Portfolio > Works on Wood

Many of the works in this series debuted in the show Wooden & Earthen at the Crooked Tree Art Center in Traverse City, MI that ran from July 11th through August 22nd of 2025. Much of the works explore the duality of night and day, of sight and obscurity - what is visible and what is invisible or hidden. I like these inherent juxtapositions - that you can both know and not know at the same time. You can see and not know or you can understand intuitively and not know why or not be able to articulate it easily. We can easily be discouraged by not understanding and shut down or we can use it as an opportunity to learn. These metaphors - along with those of sky and land, heaven and earth form the basis for these compositions using the natural wood grain to guide the way.
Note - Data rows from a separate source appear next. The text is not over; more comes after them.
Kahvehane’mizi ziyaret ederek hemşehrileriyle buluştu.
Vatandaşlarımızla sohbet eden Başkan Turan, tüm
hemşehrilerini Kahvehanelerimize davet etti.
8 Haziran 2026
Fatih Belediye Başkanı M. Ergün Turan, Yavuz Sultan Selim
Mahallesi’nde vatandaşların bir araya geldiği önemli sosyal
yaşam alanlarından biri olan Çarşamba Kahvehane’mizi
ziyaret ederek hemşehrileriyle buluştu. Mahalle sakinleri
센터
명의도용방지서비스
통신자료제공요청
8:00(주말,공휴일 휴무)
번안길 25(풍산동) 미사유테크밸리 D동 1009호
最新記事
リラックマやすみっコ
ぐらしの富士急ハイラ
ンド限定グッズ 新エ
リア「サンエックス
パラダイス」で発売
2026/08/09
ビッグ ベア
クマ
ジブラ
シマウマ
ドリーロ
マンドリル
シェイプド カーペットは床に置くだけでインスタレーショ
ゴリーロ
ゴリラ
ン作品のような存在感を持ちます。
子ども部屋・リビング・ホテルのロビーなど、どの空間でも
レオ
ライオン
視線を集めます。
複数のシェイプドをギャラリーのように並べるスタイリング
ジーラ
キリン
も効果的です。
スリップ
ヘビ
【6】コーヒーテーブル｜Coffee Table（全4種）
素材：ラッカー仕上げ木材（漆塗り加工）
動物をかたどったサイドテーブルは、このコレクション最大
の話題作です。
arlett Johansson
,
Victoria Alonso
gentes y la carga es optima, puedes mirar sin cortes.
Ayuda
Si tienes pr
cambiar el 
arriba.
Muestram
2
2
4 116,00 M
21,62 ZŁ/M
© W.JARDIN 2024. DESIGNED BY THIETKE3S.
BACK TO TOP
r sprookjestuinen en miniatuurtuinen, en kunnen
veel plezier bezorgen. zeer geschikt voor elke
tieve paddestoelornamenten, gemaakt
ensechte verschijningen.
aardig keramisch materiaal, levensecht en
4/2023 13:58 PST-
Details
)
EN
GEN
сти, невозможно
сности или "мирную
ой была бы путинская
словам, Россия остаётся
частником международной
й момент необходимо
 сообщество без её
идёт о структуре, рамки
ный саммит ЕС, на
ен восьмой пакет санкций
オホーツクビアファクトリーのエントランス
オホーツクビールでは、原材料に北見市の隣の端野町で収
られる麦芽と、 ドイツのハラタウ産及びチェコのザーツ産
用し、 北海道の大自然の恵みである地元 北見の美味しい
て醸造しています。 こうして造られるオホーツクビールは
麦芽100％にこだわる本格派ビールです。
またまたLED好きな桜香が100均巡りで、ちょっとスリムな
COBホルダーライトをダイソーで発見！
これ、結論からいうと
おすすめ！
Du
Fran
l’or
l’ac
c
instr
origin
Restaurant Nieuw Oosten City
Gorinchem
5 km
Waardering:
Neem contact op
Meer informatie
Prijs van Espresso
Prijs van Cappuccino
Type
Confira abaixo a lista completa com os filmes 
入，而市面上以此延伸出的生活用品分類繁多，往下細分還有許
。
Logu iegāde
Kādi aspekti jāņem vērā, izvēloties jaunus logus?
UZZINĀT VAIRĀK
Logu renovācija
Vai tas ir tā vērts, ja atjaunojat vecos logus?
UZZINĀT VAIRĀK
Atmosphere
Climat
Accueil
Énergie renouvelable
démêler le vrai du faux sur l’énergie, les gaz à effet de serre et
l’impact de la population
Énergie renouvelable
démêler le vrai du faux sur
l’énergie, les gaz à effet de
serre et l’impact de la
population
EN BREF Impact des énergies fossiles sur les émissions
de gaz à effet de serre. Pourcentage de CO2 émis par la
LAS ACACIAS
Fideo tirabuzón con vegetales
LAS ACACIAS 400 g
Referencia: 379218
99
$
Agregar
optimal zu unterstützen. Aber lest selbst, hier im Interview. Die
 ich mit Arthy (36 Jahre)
I am interested in the idea that we occupy physical bodies and experience the world viscerally - and yet we all have an inner dimension of emotion and respond on this level as well. I see this as an inherent psychology or spirituality - the space of the mind and body and how we resonate with each other and with the natural forms around us. I am interested in our ability to make meaning out of visual information. I am particularly enamored with the concept of pareidolia - how we see relationships in visual stimuli to find images in the clouds or in this case in the wood grain. When I was a kid, the rafters in my room above my bed were covered by sheets of OSB plywood and I remember spending countless amounts of time finding patterns, faces and shapes in the overlays. I was reminded of this (to my dismay) when we moved to our current home and my daughters were terrified by all of the “monster eyes” that were watching them from the walls of knotty pine panels.

I am interested in the questions: what attracts our attention? What sparks joy, awe, curiosity, desire? The visual information we consume affects our habits of seeing and perceiving and our inner lives. I connect most of these patterns to landscape or landform because of my appreciation of the natural beauty of our surroundings, but also knowing that these carry their own perceptions and meanings based on the frameworks we each bring to them. The natural world is an easy metaphor - a common language that carries many complex histories of its own. Working on wood is another direct reference to the natural world and gives me access to the inherent histories embedded in the material and the tradition of woodworking. The way that we each interpret the same information varies widely based on the experiences that we bring to them. Too often, these differences can divide us. Or we try to hide what we think or feel to avoid uncomfortable situations. I would like to propose that we allow ourselves the opportunities for dialogue and mutual discovery and I hope that my artwork can play a role in that.

My process fluctuates from project to project, but I see it as coming from different ends of the same spectrum of creativity - between image and object. Sometimes this breaks down as being more abstract or representational, but more often it has more to do with my process of making artwork. My image based work usually starts with a photograph that I have taken (or scene from life), then I pair it with a medium or material based on how I want the finished artwork to feel. Other times, I paint with oil or acrylic to achieve an image from everyday life to which I ascribe highly symbolic meaning. These images become containers to hold conversations that I would like to have or issues that I feel strongly about or want to learn from. My object based work starts with the material and allows the process of making to be responsive to its visual properties and inform the visual decision that I make. In both approaches, I allow these decisions to guide the final outcome, often surrendering my original vision of the artwork as I go. I often refer to this spectrum as either working “outside-in” or “inside out” with the goal of arriving somewhere in the middle where both the image and the object achieve a sense of purpose and cohesiveness.